Plymouth, March 27, 1775.

The Selectmen and Committee of Correspondence of the Town of Plymouth beg leave to represent the peculiar circumstances of this Town, and to desire such aid and


protection as you in your wisdom shall think proper to direct.

We have an open harbour, on which lay the Towns of Plymouth, Kingston, and Duxbury, extending twelve or fifteen miles, in almost every part of which it is extremely easy for Troops to land, commit ravages, and retreat, unless a sufficient force is continually on duty to watch and report them.

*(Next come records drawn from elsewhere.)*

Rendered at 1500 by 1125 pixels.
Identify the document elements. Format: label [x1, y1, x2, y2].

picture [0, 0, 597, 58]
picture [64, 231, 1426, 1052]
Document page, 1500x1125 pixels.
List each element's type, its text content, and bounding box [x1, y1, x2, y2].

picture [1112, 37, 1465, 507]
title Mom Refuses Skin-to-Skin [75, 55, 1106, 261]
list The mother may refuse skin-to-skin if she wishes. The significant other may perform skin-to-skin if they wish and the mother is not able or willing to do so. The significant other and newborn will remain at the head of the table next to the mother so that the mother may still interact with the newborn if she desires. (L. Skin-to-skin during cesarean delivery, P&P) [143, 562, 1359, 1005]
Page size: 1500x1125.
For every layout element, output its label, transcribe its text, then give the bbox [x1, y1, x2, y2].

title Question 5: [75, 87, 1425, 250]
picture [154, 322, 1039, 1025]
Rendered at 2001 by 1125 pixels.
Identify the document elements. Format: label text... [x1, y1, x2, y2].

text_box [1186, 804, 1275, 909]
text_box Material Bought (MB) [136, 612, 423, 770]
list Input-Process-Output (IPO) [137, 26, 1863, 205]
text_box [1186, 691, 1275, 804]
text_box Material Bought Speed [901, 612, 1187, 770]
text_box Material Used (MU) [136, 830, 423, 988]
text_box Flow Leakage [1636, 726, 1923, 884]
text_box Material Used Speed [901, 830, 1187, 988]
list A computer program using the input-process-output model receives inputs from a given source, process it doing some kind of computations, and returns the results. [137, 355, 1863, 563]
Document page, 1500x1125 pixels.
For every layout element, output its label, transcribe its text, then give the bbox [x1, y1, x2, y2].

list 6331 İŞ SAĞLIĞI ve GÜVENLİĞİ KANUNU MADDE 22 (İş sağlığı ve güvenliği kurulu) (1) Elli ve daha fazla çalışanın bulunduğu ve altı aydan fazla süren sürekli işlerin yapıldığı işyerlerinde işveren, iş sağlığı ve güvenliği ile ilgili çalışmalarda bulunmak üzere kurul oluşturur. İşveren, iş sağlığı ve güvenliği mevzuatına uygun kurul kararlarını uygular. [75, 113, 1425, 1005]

Ever since the late alarm, the inhabitants of this Town (apprehensive of danger) have been on almost constant duty, without being able to attend to their private affairs, the consequence of which roust produce great distress, if not ruin, unless they can be relieved. Another very peculiar circumstance attending us is, that in case we should be attacked, no immediate aid can come to our assistance from the back; country, we being surrounded by a wilderness, extending several miles, without any inhabitants at all and several more miles with very few and scattering ones.

We therefore; pray your consideration of these matters, and that you would order the Minute Regiment under the command of Colonel Cotton, be posted here, and that proper provision be made for them.

We are, gentlemen, with great respect, your very humble servants. By order of the Committee and Selectmen of the Town of Plymouth.

JOHN TORREY, Chairman.

To the Honourable Committee of Safety for the Province of the Massachusetts-Bay.